Insofern kam der Gemeinschaftsgefühls-GAU, der uns in dem Separée zunächst erwartete, nicht wirklich überraschend: Renate und ich sahen uns einem halben Dutzend US-Amerikaner beiderlei Geschlechts gegenüber, die aus okkulten Gründen Südkorea unterstützen, und zwar sehr, sehr lautstark. ("I don't know what's happening, but – YES!" schrie eine der Damen – gleich zwei Vorurteile auf einmal bedienend – nach einer Abseitsentscheidung mit einem Organ, das
Pflänzli in Sekundenbruchteilen zum Welken gebracht hätte, wäre es dabeigewesen.) Hätte ich mich in meinem Blog und Leben differenzierter und verständnisvoller zur amerikanischen Politik und Kultur äußern sollen? War das die Rache?

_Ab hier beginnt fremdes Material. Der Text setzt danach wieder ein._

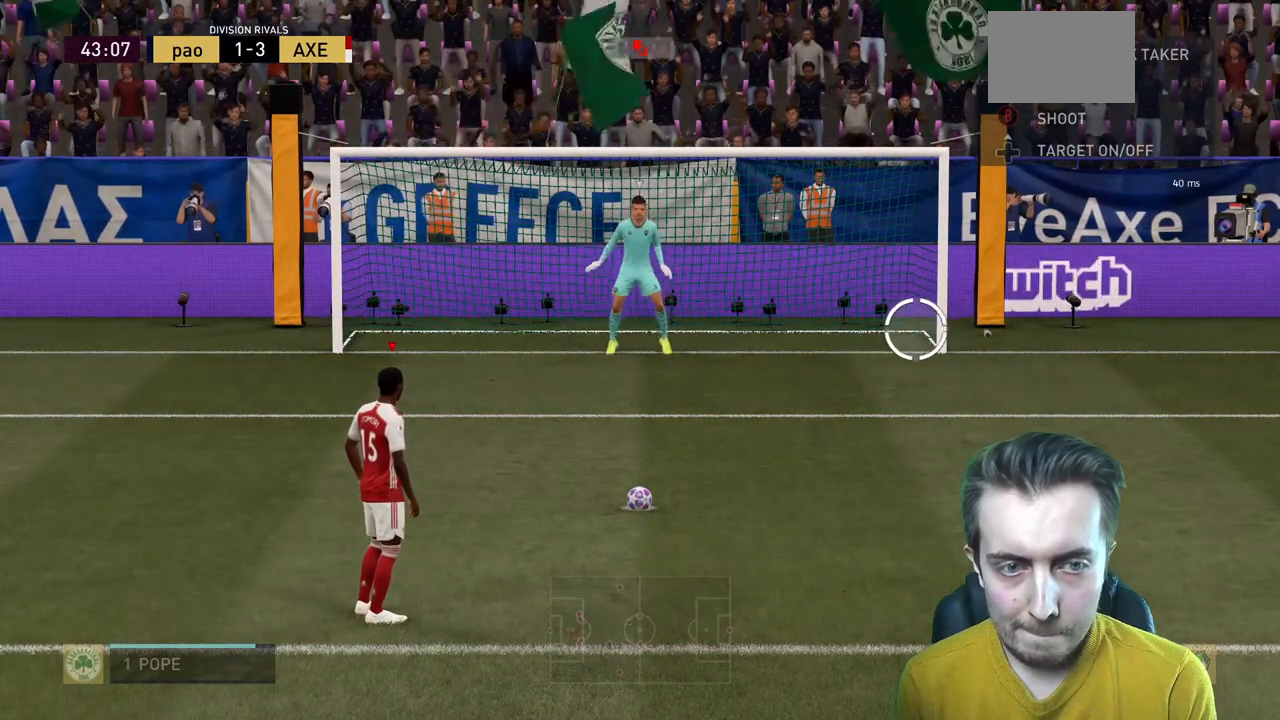
{"buttons": ["B"], "left_stick": "down-right", "right_stick": "center", "events": [[267, "B", "down"]]}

Aber nein: Innerhalb kurzer Zeit drängten so viele Schweizer und Sympathisanten in den Raum, wie er nur zu fassen vermochte, die Korea-Anhänger in die hoffnungslose Minderzahl verweisend, Renate zauberte eine eigens als Überraschung erworbene Schweizer Flagge zum Ersatz meiner eigenen, im Wohnungschaos verlorenen hervor, und alles, wie die Fußballgeschichte weiß, wurde gut. Sollte meine Pechsträhne damit zu Ende gegangen sein? Eben gerade hat sich die Lehne meines Ikea-Schreibtischstuhls nach langen Jahren aufopferungsvoller Tätigkeit von mir verabschiedet. Es bleibt also spannend.